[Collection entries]
═══

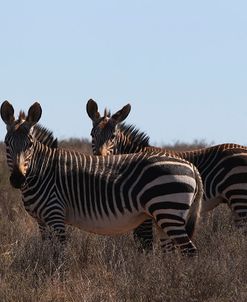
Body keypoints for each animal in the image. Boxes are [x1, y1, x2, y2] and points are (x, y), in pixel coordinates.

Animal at [0, 101, 204, 255]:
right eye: (7, 143)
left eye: (29, 145)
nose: (17, 179)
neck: (43, 171)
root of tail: (192, 167)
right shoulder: (42, 222)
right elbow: (47, 253)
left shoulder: (55, 215)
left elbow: (59, 255)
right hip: (163, 216)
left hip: (168, 210)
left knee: (189, 251)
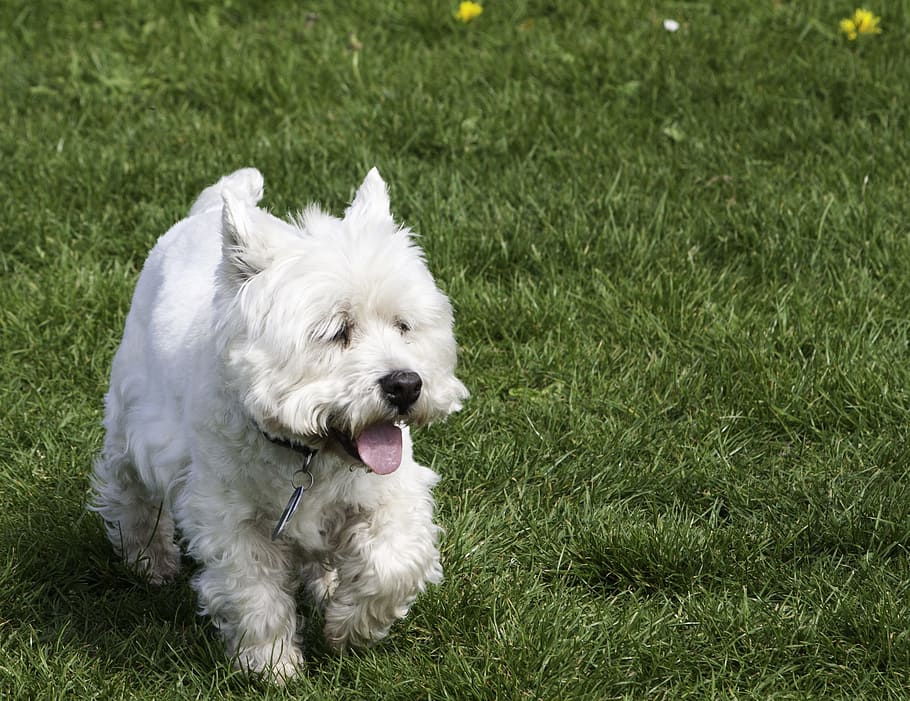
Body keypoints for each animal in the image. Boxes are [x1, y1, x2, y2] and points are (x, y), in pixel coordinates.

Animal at [89, 167, 466, 676]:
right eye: (336, 331)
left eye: (403, 325)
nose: (406, 385)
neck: (306, 454)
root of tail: (208, 209)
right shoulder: (228, 516)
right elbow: (254, 594)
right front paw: (272, 665)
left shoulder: (391, 493)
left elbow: (393, 563)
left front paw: (349, 628)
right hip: (131, 423)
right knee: (131, 493)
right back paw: (149, 560)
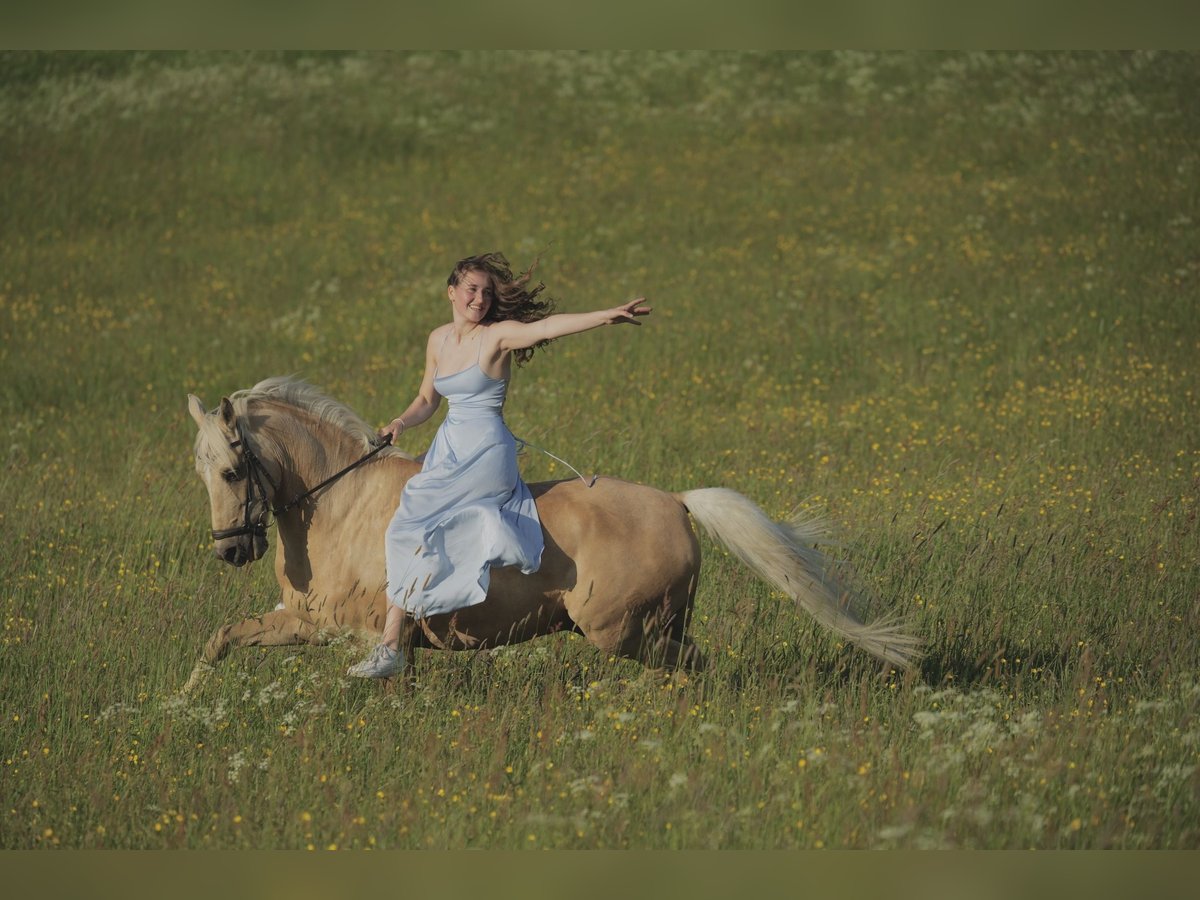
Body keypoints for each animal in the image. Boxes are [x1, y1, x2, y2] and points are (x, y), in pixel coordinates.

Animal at [182, 376, 919, 693]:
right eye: (201, 472)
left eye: (231, 469)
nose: (230, 549)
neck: (340, 503)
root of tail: (678, 503)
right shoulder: (303, 620)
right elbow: (222, 639)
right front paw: (184, 700)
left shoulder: (362, 632)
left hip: (620, 630)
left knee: (691, 663)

═══

§ Requirement
Only the text of the records belongs in your answer, copied exactly as it appears above.

§ Reply
Body keypoints for each animal in the image. Boxes are [x1, y1, x2, y2] and points are (x, y), in pixel coordinates.

Animal at [0, 101, 204, 255]:
right eye: (7, 143)
left eye: (29, 145)
nose: (17, 179)
neck: (43, 171)
root of tail: (192, 167)
right shoulder: (42, 222)
right elbow: (47, 253)
left shoulder: (55, 215)
left elbow: (59, 255)
right hip: (163, 216)
left hip: (168, 210)
left knee: (189, 251)
Body keypoints for each animal in the image. Boxes are [x1, y1, x2, y2] and points are (x, y), in pixel coordinates.

Animal at [89, 167, 466, 676]:
right eye: (336, 331)
left eye: (403, 325)
nose: (406, 385)
neck: (306, 454)
root of tail: (208, 209)
right shoulder: (228, 516)
right elbow: (254, 594)
right front paw: (272, 665)
left shoulder: (391, 493)
left elbow: (393, 563)
left front paw: (349, 628)
right hip: (131, 423)
right knee: (131, 493)
right back paw: (149, 560)
Body keypoints for each animal in the image. Boxes are [x1, y1, x2, y2] and points are (x, y), in pixel coordinates.

Animal at [182, 376, 919, 693]:
right eye: (201, 472)
left eye: (231, 469)
nose: (230, 549)
neck: (340, 503)
root of tail: (678, 503)
right shoulder: (303, 620)
right elbow: (222, 639)
right front paw: (184, 700)
left shoulder: (362, 632)
left hip: (620, 630)
left knee: (691, 663)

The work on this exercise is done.